Diversify and Conquer: Diversity-Centric Data Selection with Iterative Refinement

Simon Yu,Liangyu Chen,Sara Ahmadian,Marzieh Fadaee
2024-09-18
Abstract:Finetuning large language models on instruction data is crucial for enhancing pre-trained knowledge and improving instruction-following capabilities. As instruction datasets proliferate, selecting optimal data for effective training becomes increasingly important. This work addresses the question: How can we determine the optimal subset of data for effective training? While existing research often emphasizes local criteria like instance quality for subset selection, we argue that a global approach focused on data diversity is more critical. Our method employs k-means clustering to ensure the selected subset effectively represents the full dataset. We propose an iterative refinement method inspired by active learning techniques to resample instances from clusters, reassessing each cluster's importance and sampling weight in every training iteration. This approach reduces the effect of outliers and automatically filters out clusters containing low-quality data. Through extensive evaluation across natural language reasoning, general world knowledge, code and math reasoning tasks, and by fine-tuning models from various families, we observe consistent improvements, achieving a 7% increase over random selection and a 3.8% improvement over state-of-the-art sampling methods. Our work highlights the significance of diversity-first sampling when finetuning LLMs to enhance performance across a broad array of evaluation tasks. Our code is available at <a class="link-external link-https" href="https://github.com/for-ai/iterative-data-selection" rel="external noopener nofollow">this https URL</a>.
Computation and Language,Artificial Intelligence
What problem does this paper attempt to address?

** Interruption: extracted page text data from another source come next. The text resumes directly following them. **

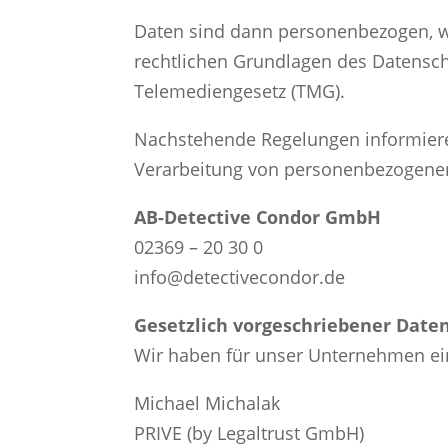
Daten sind dann personenbezogen, w
rechtlichen Grundlagen des Datensc
Telemediengesetz (TMG).
Nachstehende Regelungen informieren
Verarbeitung von personenbezogenen
AB-Detective Condor GmbH
02369 – 20 30 0
info@detectivecondor.de
Gesetzlich vorgeschriebener Date
Wir haben für unser Unternehmen ein
Michael Michalak
PRIVE (by Legaltrust GmbH)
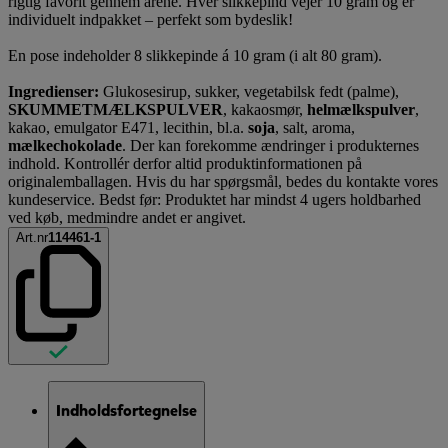
rigtig favorit gennem årene. Hver slikkepind vejer 10 gram og er
individuelt indpakket – perfekt som bydeslik!
En pose indeholder 8 slikkepinde á 10 gram (i alt 80 gram).
Ingredienser:
Glukosesirup, sukker, vegetabilsk fedt (palme),
SKUMMETMÆLKSPULVER
, kakaosmør,
helmælkspulver
,
kakao, emulgator E471, lecithin, bl.a.
soja
, salt, aroma,
mælkechokolade
. Der kan forekomme ændringer i produkternes
indhold. Kontrollér derfor altid produktinformationen på
originalemballagen. Hvis du har spørgsmål, bedes du kontakte vores
kundeservice. Bedst før: Produktet har mindst 4 ugers holdbarhed
ved køb, medmindre andet er angivet.
Art.nr
114461-1
Indholdsfortegnelse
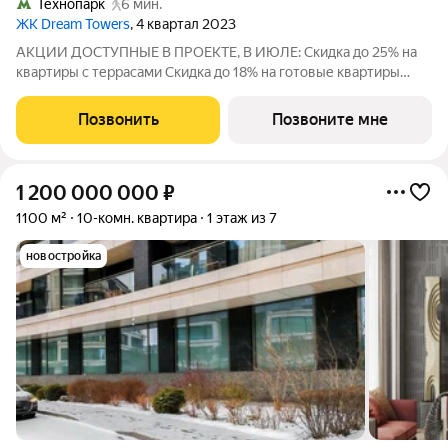
Технопарк
6 мин.
ЖК Dream Towers
, 4 квартал 2023
АКЦИИ ДОСТУПНЫЕ В ПРОЕКТЕ, В ИЮЛЕ: Скидка до 25% на
квартиры с террасами Скидка до 18% на готовые квартиры
Рассрочка 0% от застройщика. Ключи в день покупки. На
данную квартиру действует Скидка 16% и она уже учтена в
Позвонить
Позвоните мне
стоимости. Скидка действуют
1 200 000 000
₽
1100 м²
10-комн. квартира
1 этаж из 7
новостройка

The paper aims to address the issue of how to select the optimal subset when fine-tuning large language models (LLMs) on instruction data. As the number of instruction datasets grows, choosing the right data to achieve the best results becomes increasingly important. Existing research mainly focuses on local criteria, such as instance quality, while the authors of this paper argue that global approaches, particularly those emphasizing data diversity, are more crucial. The paper proposes a k-means clustering-based method to ensure that the selected subset effectively represents the entire dataset. It also introduces an iterative refinement method inspired by active learning techniques. This method allows for resampling instances within clusters and re-evaluating the importance and sampling weights of each cluster in each training iteration, thereby reducing the impact of outliers and automatically filtering out clusters containing low-quality data. Through extensive evaluations, including tasks such as natural language inference, general world knowledge, code, and mathematical reasoning, the paper demonstrates consistent improvements with this method, showing a 7% increase compared to random selection and a 3.8% improvement over state-of-the-art sampling methods. In summary, the paper emphasizes the importance of prioritizing diversity in sampling methods when fine-tuning LLMs to enhance performance across a wide range of evaluation tasks.